Taking out the trash

In a recent post, Hu Yoshida refrences an IDC presentation discussing the rate of growth of structured versus unstructured data. It seems that we can expect unstructured data to grow at a rate of some 63.7% annually. I wonder what actual percentage of this data represents useful information?

Personally I know I'm guilty of data untidiness. I have a business file server on which I heap more data on a regular basis. Some of it is easy to structure; Excel and Word documents usually get named with something meaningful. Other stuff is less tangible. I download and evaluate a lot of software and end up with dozens (if not hundreds) of executables, msi and zip files, most of which are cryptically named by their providers.

Now the (personal) answer is to be more organised. Every time I download something, I could store it in a new structured folder. However life isn't that simple. I'm on the move a lot and may download something at an Internet cafe or elsewhere where I'm offline from my main server. Whilst I use offline folders and synch a lot of data, I don't want to synch my entire server filesystem. The alternative is to create a local image of my server folders and copy data over on a regular basis, trouble is, that's just too tedious and when I have oodles of storage space, why should I bother wasting my time? There will of course come a time when I have to act. I will need to upgrade to bigger or more drives and I will have (more) issues with backup.

How much of the unstructured data growth out there occurs for the same issues? I think most of it. I can't believe we are really creating real useful content at a rate of 63.7% per year. I think we're creating a lot of garbage that people are too scared to delete and can't filter adequately using existing tools.

OK, there are things out there to smooth over the cracks and partially address the issues. We "archive", "dedupe", "tier" but essentially we don't *delete*. I think if many more organisations operated a strict Delete Policy on certain types of data after a fixed non-access time, then we would all go a long way to cutting the 63.7% down to a more manageable figure.

Note to self: spend 1 hour a week tidying up my file systems and taking out the trash.....

Wednesday 12 December 2007

2.5" Enterprise Arrays

I was asked the question today, when will Enterprise arrays support 2.5" drives as standard? It's a good question, as at first glance the savings should be obvious; smaller, lower power drives, more drives in an array and so on.

However things aren't that simple. Doing the comparisons and working out some of the basic calculations such as Watts per GB or GB per cm3 then 2.5" drives don't offer that much of a saving (if at all). I've posted some sample comparisons here.
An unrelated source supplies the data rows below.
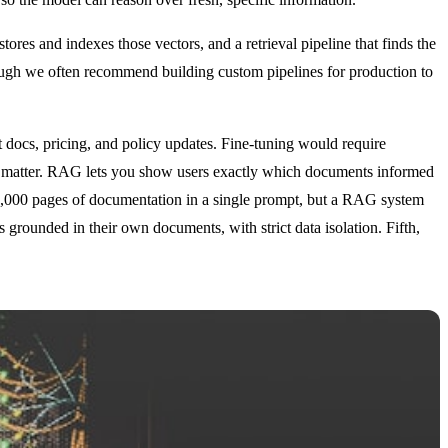
res and indexes those vectors, and a retrieval pipeline that finds the
ough we often recommend building custom pipelines for production to
t docs, pricing, and policy updates. Fine-tuning would require
n matter. RAG lets you show users exactly which documents informed
 50,000 pages of documentation in a single prompt, but a RAG system
 grounded in their own documents, with strict data isolation. Fifth,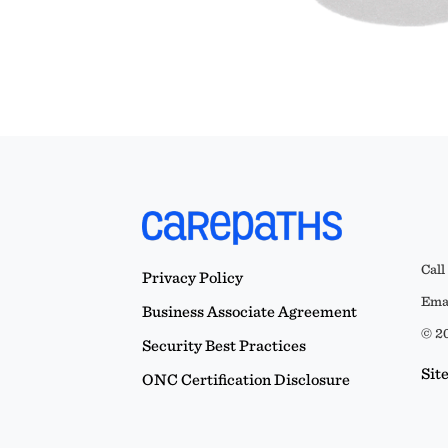
Call
Privacy Policy
Emai
Business Associate Agreement
© 20
Security Best Practices
Sit
ONC Certification Disclosure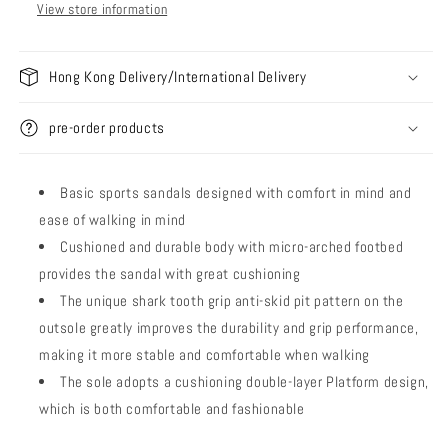
View store information
Hong Kong Delivery/International Delivery
pre-order products
Basic sports sandals designed with comfort in mind and
ease of walking in mind
Cushioned and durable body with micro-arched footbed
provides the sandal with great cushioning
The unique shark tooth grip anti-skid pit pattern on the
outsole greatly improves the durability and grip performance,
making it more stable and comfortable when walking
The sole adopts a cushioning double-layer Platform design,
which is both comfortable and fashionable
I'm not aware of any vendors who are planning to offer 2.5" drives in Enterprise arrays. Looking at the mechanics of making the conversion, then there would be a few issues; first is the interconnect, SAS versus FCAL, however that should be an easy one to resolve. Second, there's the physical layout of the drives and prividing maintenance access to each of them. That might prove more tricky, achieving a high density footprint and providing access to each drive individually.

If anyone is aware of anyone planning to use 2.5" drives as standard, please let me know.